PAGE EXCERPT
--- Begin ---

# Assignment — Knowledge Graph Embeddings

In this assignment we will see how to use the TorchKDE library for building knowledge graphs and its embeddings.

In [None]:
import numpy as np
import pandas as pd
from hashlib import sha1
import requests

### Task 1 . Dataset exploration (4 points)

To begin with we are going to need a knowledge graph, so let us load a standard knowledge graph dataset called _Freebase-15k-237_.

In [None]:
url = 'https://raw.githubusercontent.com/vpozdnyakov/network_science_assignments/master/assignment_knowledge_graph_embeddings/freebase-237-merged-and-remapped.csv'
open('freebase-237-merged-and-remapped.csv', 'wb').write(requests.get(url).content)


In [None]:
df = pd.read_csv('freebase-237-merged-and-remapped.csv', 
                 names=['h', 'r', 't'])
df = df[~df.h.str.startswith('/') & ~df.t.str.startswith('/')]
df[::1001].head()

There is h — head (also subject), r — relation (also predicat), t — tail (also object). The shape of the dataset is

In [None]:
df.shape

Let us check the number of unique entities and unique relations.

Write a funtion `n_ent_rel` that takes a dataset and returns a number of unique entities and unique relations.


In [None]:
def n_ent_rel(df):
    # YOUR CODE HERE
    raise NotImplementedError()

In [None]:
n_ent, n_rel = n_ent_rel(df)
assert sha1((str(n_ent + n_ent)).encode('utf-8')).hexdigest() == '2a5452eba9870d4f95a77176bbab9b5a862bda60'
n_ent, n_rel

Let us try to find some facts in this dataset. For example, what is Harrison Ford's nationality? ("harrison ford" in the dataset)

--- End ---

GIVEN INFORMATION
--- Begin ---

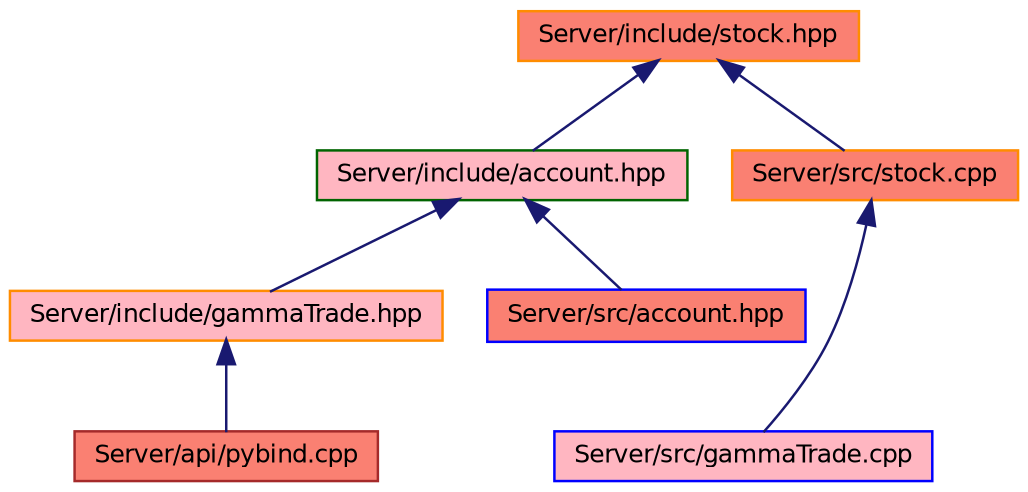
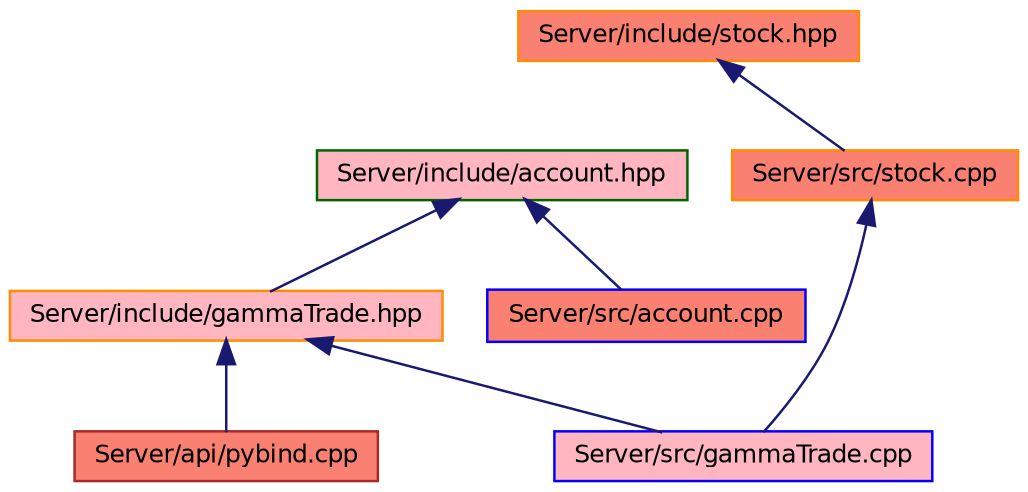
  digraph {
    node [color=darkorange fillcolor=salmon fontname=Helvetica fontsize=10 shape=record style=filled]
    edge [color=midnightblue dir=back fontname=Helvetica fontsize=10 labelfontname=Helvetica labelfontsize=10 style=solid]
    n1 [fontcolor=black height=0.2 label="Server/include/stock.hpp" width=0.4]
    n2 [color=darkgreen fillcolor=lightpink height=0.2 label="Server/include/account.hpp" width=0.4]
    n3 [height=0.2 label="Server/src/stock.cpp" width=0.4]
    n4 [fillcolor=lightpink height=0.2 label="Server/include/gammaTrade.hpp" width=0.4]
-   n5 [color=blue height=0.2 label="Server/src/account.hpp" width=0.4]
+   n5 [color=blue height=0.2 label="Server/src/account.cpp" width=0.4]
    n6 [color=blue fillcolor=lightpink height=0.2 label="Server/src/gammaTrade.cpp" width=0.4]
    n7 [color=brown height=0.2 label="Server/api/pybind.cpp" width=0.4]
-   n1 -> n2
    n1 -> n3
    n2 -> n4
    n2 -> n5
    n3 -> n6
+   n4 -> n6
    n4 -> n7
  }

--- End ---

INSTRUCTION 1
Answer these about the knowledge graph embeddings assignment:
(a) Which library does the assignment say it will use to build knowledge graphs and their embeddings?
(b) What is the name of the standard dataset loaded in Task 1?
(c) What should the function `n_ent_rel` return?
INSTRUCTION 2
Carry the knowledge graph embeddings assignment forward from its final line.
The data above comes from a different source than the knowledge graph embeddings assignment.

REPLY 1
(a) TorchKDE
(b) Freebase-15k-237
(c) The number of unique entities and the number of unique relations

REPLY 2
Write a function `harrison_ford_nationality` that takes a dataset and returns the nationality.

_Hint: use pandas.Series.str.contains method_

In [None]:
def harrison_ford_nationality(df):
    # YOUR CODE HERE
    raise NotImplementedError()

In [None]:
assert sha1(harrison_ford_nationality(df).encode('utf-8')).hexdigest() == '2da4d0b37c841952f402a493ade05c98f19f4a14'
harrison_ford_nationality(df)

More tricky question: who are film directors of movies where Harrison Ford was?

Write a function `made_films_with_harrison_ford` that returns a set of directors' names.

In [None]:
def made_films_with_harrison_ford(df):
    # YOUR CODE HERE
    raise NotImplementedError()

In [None]:
directors = made_films_with_harrison_ford(df)
assert sha1(str(sorted(directors)).encode('utf-8')).hexdigest() == 'c317bd28b873d3ae1a0444d9351d9d0ff5f2f348'
directors

### Task 2. ComplEx embedding model (3 points)

We will use TorchKDE — a Python module for knowledge graph (KG) embedding relying solely on Pytorch. Let us install it.

In [None]:
!pip install torchkge

In [None]:
import torch
import torchkge
from torchkge.models import ComplExModel, TransEModel
from torchkge.utils import Trainer, MarginLoss
from torchkge.evaluation import LinkPredictionEvaluator, TripletClassificationEvaluator

ComplEx scoring function is based on the trilinear Hermitian dot product
$$f=\text{Re}\left(\langle w_\text{r}, e_\text{h}, \overline{e}_\text{t}  \rangle\right)$$
where 
* $w_\text{r}$, $e_\text{h}$, ${e}_\text{t}$ are embeddings for relation, head, tail
* $\text{Re}(x)$ is a real part of $x$
* $\overline x = \text{Re}(x) - i\text{Im}(x)$

Let us look at the WikiDataSet that presents country-specific subgraphs of Wikidata.

In [None]:
url = 'https://raw.githubusercontent.com/vpozdnyakov/network_science_assignments/master/assignment_knowledge_graph_embeddings/countries_edges.tsv'
open('countries_edges.tsv', 'wb').write(requests.get(url).content)
url = 'https://raw.githubusercontent.com/vpozdnyakov/network_science_assignments/master/assignment_knowledge_graph_embeddings/countries_entities.tsv'
open('countries_entities.tsv', 'wb').write(requests.get(url).content)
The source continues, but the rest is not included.